The update will be slowly rolled out in the coming days and it's the next step in the evolution of Google's online office suite. When Google added support for PDF files in 2008, it became clear that Google Docs will let you upload any kind of file.


Google says that the service will be able to open many common file formats. "You can search for document files you've uploaded or that have been shared with you just like you do with your Google documents, spreadsheets, presentations, and PDFs. And you'll be able to view many common document file types with the Google Docs viewer."

Google Docs has the potential to become a great service for online storage, but it won't succeed if it only includes 1 GB of free storage. Microsoft's SkyDrive offers 25 GB of free storage, while ADrive offers 50 GB of free storage. Even Gmail has more free storage than Google Docs and its main purpose is not storing files.





{ Thanks, Myron and Norman. }

Fast Flip in Google News

Google News homepage added a new section for Fast Flip, the innovative service from Google Labs that lets you quickly scan news articles. Scroll to the bottom of the page and you'll see a list of the most viewed articles and some articles about popular topics.


"So far we've found that the speed and visual nature of the service encourages readers to look at many articles and, for the ones that catch their interest, click through to the story publishers' websites," explains the Google News blog.

Unlike Google News, which only shows a small snippet from the article, Fast Flip displays a screenshot that includes the first paragraphs of the article. That means Google needs to get permission from each news site before adding it to Fast Flip. If the experiment is successful and Fast Flip makes news articles more discoverable, it could replace Google News image view.

Google's Sensitive Translation Service

Eric Baković from Language Log noticed a subtle feature of Google Translate. Google's machine translation system shows radically different results when you change the punctuation or the case of a text.

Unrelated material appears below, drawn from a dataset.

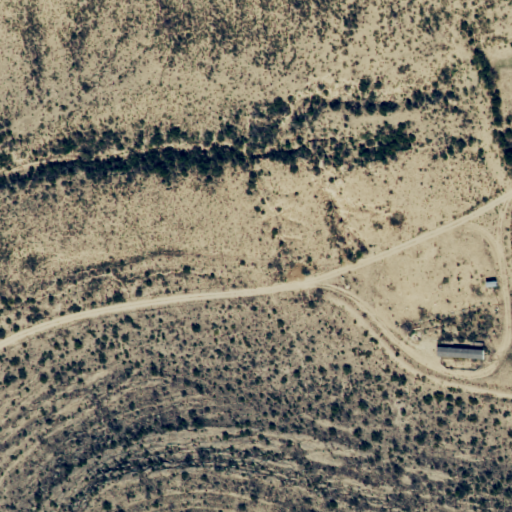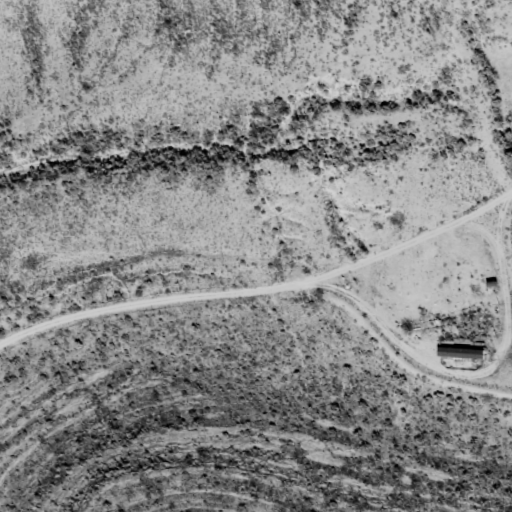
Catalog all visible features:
road: (262, 288)
building: (460, 347)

Here's an example of a small change in a text that improves Google's translation:

[Spanish] tu hija que te quiso tanto y no supo demostrarlo - perdoname.
[English] your daughter that you loved so much and she could not prove it - pardon me.

[Spanish] Tu hija que te quiso tanto y no supo demostrarlo - perdoname.
[English] Your daughter who loved you so much and failed to prove it - pardon me.

"I don't pretend to know anything about Google's translation algorithm(s), but I do find it interesting that what seem like very minor manipulations like those shown above can lead to both bizarrely different results as well as to subtle improvements," notices Eric.

Jim Regan offers a possible explanation: "Google uses statistical machine translation, so algorithms have little to do with it - the translation is created by matching all the translations available for the different parts of the sentence, and then ranked against an n-gram language model of the target language to see how likely it is that those particular phrases go together, to assemble the translation. As case can be significant - acronyms are usually all upper case, proper names use an initial capital, etc. - it makes sense that it affects the translation."